You may have missed the EEOC’s subtle announcement that changes how employers’ position statements are handled. The EEOC rolled out nationwide procedures that apply to all EEOC requests for position statements made to employers on or after January 1, 2016.
After a Charge of Discrimination is filed with the EEOC, the employer is required to either submit to mediation or provide a position statement. The position statement is an employer’s first chance to give its account of the events regarding the alleged violation. After reviewing the Charge and the employer’s position statement, and conducting an investigation, the EEOC typically determines whether, in its view, harassment, discrimination, or retaliation is likely to have occurred.
Under the revised policy, an employee can now ask for the employer’s position statement and any non-confidential attachments while the Charge is pending. Prior to the revision, an employee would have to wait until he or she filed a lawsuit against the employer to request a copy of the employer’s position statement. It is critical for employers to note that the revised policy is not a two-way street because the EEOC will still only provide employers with the Notice of Charge and the Charge of Discrimination itself.

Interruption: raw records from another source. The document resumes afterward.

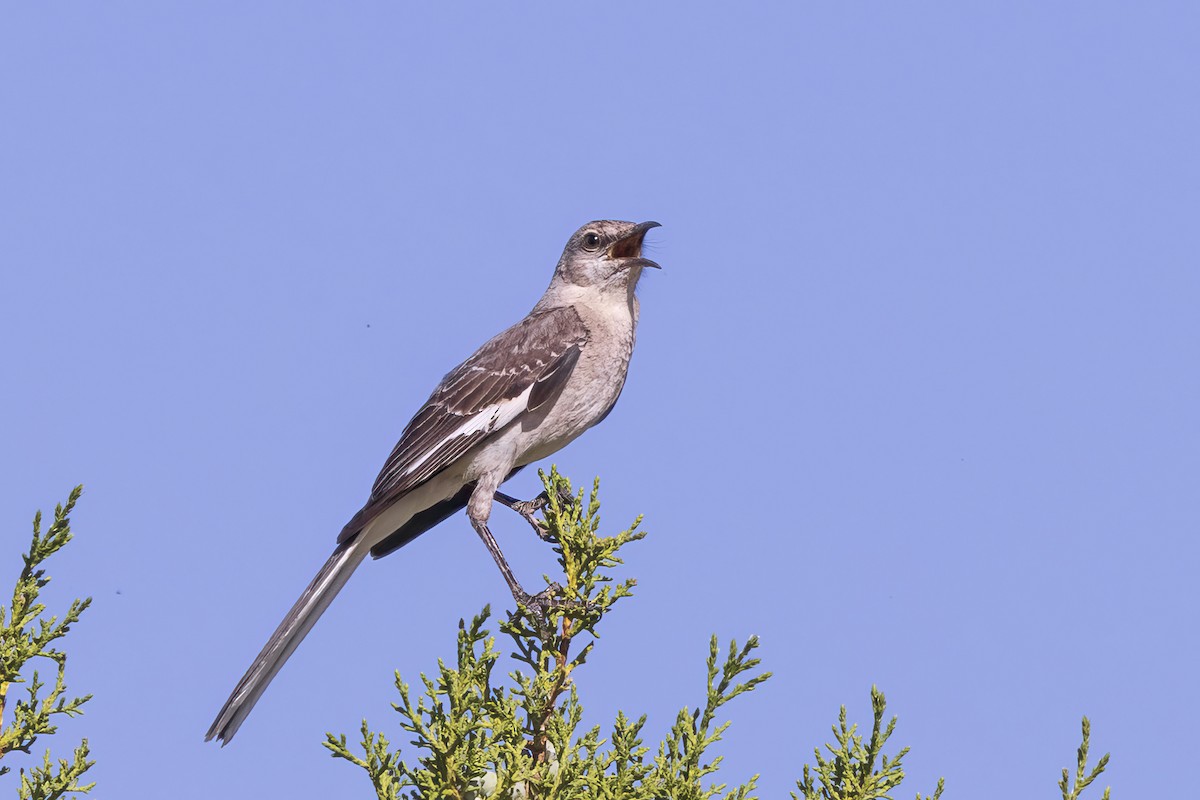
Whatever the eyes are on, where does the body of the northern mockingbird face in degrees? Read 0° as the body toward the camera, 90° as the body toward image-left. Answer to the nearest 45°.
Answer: approximately 270°
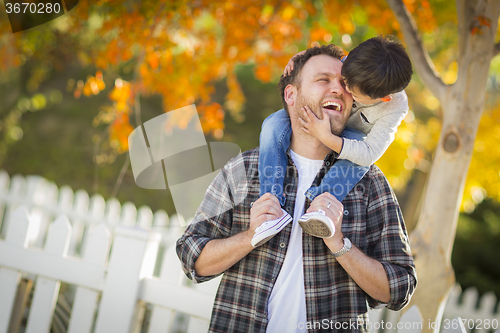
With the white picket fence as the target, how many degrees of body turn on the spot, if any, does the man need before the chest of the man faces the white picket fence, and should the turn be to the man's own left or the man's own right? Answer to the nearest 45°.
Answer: approximately 135° to the man's own right

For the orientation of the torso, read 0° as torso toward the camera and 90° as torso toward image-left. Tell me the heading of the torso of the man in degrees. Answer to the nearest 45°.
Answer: approximately 0°
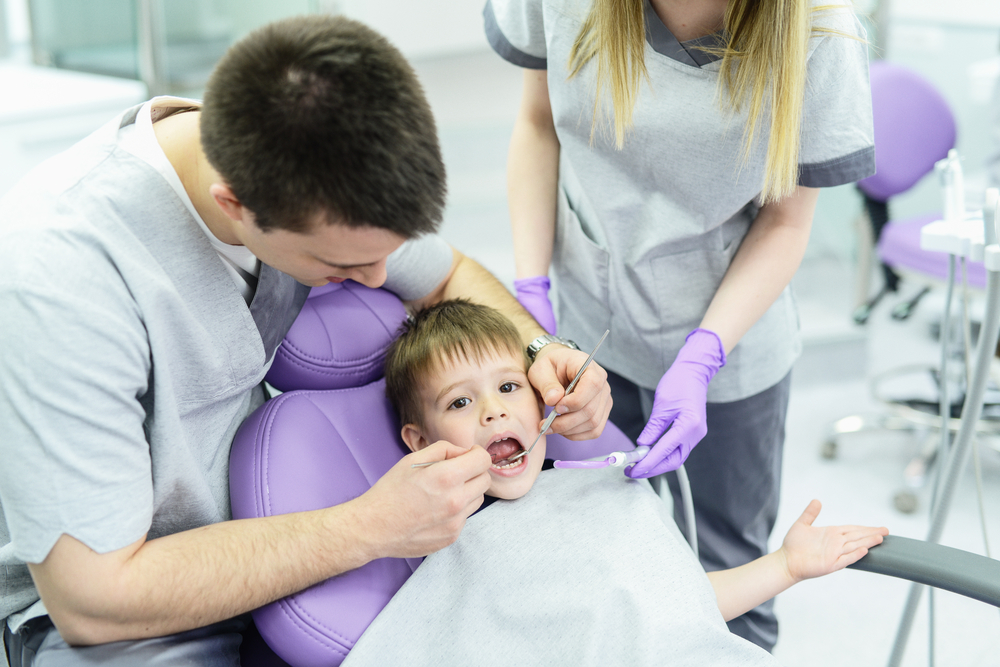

The new EEOC procedural guidelines apply to any non-confidential attachments accompanying a position statement. The EEOC may redact confidential information before providing the position statement to the employee. It is critical for employers to remember to clearly label confidential information within or attached to the position statement. Within the announcement, the EEOC advises employers to separately label attachments containing confidential information and include an explanation of the confidential nature.
The EEOC has posted separate Q&A pages for charging parties/complainants and employers/respondents, addressing issues of importance to each side, and outlining the Commission’s preferred methods for the submission of a position statement and any response to the same. Employers should, as always, thoughtfully draft position statements being careful to accurately articulate the reasons for the adverse action under investigation. Shifting rationales could be enough to establish pretext and expose the employer to liability. It is necessary for employers to fully understand the facts surrounding the Charge before responding. Remember that the position statement may be used by the employee in any future litigation, thus employers should retain experienced employment law counsel to assist in any EEOC investigation.